## Instructions for the task
Convert the lines below, from the line containing "genus: Phytolacca" to the line containing "class: Polypodiopsida", both included, into a JSON list of strings with one string per line and no blank lines.
:: Entries provided ::
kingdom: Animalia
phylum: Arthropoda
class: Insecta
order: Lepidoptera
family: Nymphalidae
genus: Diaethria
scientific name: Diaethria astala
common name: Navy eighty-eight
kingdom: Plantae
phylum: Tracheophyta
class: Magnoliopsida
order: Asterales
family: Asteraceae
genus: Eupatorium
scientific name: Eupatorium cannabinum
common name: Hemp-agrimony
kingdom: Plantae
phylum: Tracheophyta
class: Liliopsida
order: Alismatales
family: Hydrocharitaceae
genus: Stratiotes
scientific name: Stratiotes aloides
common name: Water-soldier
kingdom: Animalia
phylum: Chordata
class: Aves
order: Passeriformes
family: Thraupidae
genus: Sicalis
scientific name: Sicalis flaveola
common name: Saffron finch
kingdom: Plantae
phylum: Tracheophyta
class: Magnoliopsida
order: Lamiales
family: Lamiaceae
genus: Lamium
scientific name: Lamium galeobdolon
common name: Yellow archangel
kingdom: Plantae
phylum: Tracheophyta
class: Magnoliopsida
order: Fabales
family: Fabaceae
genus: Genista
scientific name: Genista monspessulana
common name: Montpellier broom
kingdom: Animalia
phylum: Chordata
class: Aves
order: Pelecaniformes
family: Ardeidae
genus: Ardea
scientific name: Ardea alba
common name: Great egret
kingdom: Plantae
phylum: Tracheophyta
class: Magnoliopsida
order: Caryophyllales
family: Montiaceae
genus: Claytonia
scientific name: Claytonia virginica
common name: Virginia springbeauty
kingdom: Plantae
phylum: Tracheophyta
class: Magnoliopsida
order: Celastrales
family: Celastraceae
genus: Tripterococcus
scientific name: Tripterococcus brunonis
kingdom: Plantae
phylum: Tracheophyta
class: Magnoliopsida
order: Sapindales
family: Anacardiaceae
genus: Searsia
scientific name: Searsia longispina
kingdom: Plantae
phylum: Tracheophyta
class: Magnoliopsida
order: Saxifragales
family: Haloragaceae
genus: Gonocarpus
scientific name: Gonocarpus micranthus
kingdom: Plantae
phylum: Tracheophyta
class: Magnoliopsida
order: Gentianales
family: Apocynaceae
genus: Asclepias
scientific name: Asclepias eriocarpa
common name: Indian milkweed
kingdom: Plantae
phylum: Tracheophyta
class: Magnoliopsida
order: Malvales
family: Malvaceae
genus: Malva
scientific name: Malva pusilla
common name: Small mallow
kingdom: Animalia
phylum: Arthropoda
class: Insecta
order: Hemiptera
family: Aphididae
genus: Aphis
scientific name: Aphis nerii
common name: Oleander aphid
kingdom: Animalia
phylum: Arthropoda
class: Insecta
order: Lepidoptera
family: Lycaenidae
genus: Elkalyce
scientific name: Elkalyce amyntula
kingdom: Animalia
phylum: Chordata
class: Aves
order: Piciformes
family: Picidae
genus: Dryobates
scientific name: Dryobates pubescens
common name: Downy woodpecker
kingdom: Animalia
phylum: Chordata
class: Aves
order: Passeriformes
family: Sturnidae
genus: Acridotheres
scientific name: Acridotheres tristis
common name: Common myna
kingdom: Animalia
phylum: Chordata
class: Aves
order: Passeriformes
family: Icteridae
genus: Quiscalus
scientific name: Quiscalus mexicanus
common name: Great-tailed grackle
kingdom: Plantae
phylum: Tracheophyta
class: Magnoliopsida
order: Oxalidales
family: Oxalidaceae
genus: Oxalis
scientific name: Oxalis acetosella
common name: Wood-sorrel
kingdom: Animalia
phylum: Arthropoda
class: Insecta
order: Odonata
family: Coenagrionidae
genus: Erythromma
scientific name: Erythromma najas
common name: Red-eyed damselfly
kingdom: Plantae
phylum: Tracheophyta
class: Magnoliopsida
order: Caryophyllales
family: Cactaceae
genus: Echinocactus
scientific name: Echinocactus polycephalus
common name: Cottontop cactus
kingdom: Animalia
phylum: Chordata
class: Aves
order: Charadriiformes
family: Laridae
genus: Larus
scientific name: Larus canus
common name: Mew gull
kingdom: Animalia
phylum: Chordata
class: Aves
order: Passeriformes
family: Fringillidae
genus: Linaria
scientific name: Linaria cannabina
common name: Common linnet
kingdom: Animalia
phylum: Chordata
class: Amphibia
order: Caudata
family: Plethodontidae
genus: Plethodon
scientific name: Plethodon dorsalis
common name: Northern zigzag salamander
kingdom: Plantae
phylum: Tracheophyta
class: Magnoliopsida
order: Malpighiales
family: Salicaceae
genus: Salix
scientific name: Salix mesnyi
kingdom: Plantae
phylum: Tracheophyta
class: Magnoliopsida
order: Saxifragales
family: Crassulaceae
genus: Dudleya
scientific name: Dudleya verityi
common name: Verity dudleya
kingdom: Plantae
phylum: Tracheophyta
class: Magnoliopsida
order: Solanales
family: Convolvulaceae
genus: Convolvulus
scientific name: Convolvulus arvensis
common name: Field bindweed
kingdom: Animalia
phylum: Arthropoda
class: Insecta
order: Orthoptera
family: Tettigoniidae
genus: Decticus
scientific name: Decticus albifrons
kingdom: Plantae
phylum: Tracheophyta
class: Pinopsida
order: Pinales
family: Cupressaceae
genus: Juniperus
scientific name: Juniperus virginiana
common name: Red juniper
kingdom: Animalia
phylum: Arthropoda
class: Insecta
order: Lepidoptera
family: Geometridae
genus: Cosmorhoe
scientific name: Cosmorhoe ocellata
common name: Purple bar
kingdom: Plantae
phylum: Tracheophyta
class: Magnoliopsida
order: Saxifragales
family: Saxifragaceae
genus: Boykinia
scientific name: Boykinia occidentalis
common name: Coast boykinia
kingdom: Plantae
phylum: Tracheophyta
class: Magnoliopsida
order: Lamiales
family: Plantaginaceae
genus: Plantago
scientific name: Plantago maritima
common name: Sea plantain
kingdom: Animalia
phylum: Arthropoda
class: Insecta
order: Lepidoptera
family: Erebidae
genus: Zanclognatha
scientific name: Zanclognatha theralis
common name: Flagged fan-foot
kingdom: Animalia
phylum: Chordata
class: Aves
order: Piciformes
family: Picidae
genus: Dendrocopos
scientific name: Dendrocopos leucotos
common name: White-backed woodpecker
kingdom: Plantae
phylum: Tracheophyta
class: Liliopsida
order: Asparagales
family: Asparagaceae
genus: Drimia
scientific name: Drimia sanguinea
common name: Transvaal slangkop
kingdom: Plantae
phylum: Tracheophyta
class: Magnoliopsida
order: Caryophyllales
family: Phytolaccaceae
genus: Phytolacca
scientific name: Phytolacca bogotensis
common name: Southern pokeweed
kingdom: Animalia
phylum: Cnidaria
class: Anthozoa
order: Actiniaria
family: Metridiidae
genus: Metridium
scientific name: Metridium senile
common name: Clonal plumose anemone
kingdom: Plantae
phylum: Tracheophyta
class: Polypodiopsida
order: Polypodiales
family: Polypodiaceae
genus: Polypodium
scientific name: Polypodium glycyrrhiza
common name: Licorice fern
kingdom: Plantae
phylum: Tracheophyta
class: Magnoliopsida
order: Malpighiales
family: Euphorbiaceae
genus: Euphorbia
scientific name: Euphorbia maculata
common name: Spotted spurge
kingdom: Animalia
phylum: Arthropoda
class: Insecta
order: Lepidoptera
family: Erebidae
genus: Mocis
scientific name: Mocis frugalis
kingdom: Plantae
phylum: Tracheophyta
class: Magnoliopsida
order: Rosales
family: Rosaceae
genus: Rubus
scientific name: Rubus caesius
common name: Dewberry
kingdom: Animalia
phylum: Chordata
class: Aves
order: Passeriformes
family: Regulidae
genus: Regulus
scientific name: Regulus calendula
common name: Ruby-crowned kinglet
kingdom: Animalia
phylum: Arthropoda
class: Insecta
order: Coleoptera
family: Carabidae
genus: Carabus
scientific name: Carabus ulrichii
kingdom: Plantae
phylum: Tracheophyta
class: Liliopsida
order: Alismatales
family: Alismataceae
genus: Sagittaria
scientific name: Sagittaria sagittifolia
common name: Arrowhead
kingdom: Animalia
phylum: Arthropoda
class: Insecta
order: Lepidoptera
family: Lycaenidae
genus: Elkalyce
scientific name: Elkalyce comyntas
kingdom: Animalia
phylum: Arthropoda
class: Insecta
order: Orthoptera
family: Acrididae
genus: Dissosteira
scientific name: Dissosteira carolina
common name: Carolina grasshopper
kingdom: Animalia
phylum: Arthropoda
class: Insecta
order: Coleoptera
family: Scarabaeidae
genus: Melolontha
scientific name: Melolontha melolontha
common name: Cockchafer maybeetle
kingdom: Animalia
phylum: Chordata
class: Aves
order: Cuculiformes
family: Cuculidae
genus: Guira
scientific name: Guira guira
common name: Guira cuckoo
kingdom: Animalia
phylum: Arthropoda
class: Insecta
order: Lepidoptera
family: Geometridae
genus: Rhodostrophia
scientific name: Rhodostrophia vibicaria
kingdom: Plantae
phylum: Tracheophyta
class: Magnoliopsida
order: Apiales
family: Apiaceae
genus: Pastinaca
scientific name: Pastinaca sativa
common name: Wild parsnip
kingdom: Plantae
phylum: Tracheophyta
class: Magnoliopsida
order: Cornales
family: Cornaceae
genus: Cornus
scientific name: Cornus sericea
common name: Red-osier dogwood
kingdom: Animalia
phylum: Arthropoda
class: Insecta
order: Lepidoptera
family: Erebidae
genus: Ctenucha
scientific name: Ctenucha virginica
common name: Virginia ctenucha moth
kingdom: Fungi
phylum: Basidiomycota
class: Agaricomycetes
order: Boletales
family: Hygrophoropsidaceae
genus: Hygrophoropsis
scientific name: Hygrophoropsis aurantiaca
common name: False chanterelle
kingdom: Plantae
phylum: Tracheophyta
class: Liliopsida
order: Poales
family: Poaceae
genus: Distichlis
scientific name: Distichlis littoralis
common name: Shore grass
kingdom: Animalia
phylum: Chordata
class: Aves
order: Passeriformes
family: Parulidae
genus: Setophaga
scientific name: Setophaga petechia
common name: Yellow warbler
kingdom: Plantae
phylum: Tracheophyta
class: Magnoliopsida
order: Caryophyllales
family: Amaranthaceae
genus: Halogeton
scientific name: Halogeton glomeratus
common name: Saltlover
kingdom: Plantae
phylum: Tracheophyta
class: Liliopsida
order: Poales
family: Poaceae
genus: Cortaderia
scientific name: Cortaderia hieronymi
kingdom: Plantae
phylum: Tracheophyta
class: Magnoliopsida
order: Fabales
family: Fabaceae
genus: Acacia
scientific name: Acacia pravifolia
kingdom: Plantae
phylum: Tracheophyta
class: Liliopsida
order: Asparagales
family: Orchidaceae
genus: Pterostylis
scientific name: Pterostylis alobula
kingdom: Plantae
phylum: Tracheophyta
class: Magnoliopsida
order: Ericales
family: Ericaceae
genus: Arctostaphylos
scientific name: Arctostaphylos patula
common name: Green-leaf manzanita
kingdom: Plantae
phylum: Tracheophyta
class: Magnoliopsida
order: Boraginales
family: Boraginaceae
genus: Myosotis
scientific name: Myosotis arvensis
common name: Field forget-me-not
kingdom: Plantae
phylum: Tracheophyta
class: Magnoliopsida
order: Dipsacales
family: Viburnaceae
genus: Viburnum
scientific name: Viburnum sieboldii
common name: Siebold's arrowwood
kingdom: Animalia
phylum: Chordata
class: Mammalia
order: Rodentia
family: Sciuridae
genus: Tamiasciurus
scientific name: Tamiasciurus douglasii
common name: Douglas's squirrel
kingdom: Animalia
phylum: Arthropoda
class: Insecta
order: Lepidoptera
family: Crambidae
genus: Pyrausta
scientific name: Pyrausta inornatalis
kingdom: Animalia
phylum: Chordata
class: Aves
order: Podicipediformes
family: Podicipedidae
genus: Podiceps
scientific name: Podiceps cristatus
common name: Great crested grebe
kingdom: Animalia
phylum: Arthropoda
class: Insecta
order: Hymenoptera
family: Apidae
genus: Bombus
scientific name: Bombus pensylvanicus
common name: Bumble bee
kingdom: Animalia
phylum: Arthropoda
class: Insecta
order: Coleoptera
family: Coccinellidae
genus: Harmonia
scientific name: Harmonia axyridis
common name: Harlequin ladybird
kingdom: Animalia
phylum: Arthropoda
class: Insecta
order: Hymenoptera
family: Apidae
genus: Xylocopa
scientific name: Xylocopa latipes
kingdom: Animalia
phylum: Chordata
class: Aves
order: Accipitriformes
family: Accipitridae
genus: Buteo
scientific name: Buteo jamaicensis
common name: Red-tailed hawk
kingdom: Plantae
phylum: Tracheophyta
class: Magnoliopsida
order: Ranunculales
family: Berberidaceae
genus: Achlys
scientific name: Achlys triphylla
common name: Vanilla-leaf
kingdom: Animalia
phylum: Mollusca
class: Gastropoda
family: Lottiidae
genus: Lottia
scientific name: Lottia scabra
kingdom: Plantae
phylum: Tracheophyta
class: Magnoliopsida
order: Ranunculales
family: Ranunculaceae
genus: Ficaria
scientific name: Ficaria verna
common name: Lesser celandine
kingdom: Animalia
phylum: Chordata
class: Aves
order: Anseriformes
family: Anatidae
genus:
:::
## Final result
[
  "genus: Phytolacca",
  "scientific name: Phytolacca bogotensis",
  "common name: Southern pokeweed",
  "kingdom: Animalia",
  "phylum: Cnidaria",
  "class: Anthozoa",
  "order: Actiniaria",
  "family: Metridiidae",
  "genus: Metridium",
  "scientific name: Metridium senile",
  "common name: Clonal plumose anemone",
  "kingdom: Plantae",
  "phylum: Tracheophyta",
  "class: Polypodiopsida"
]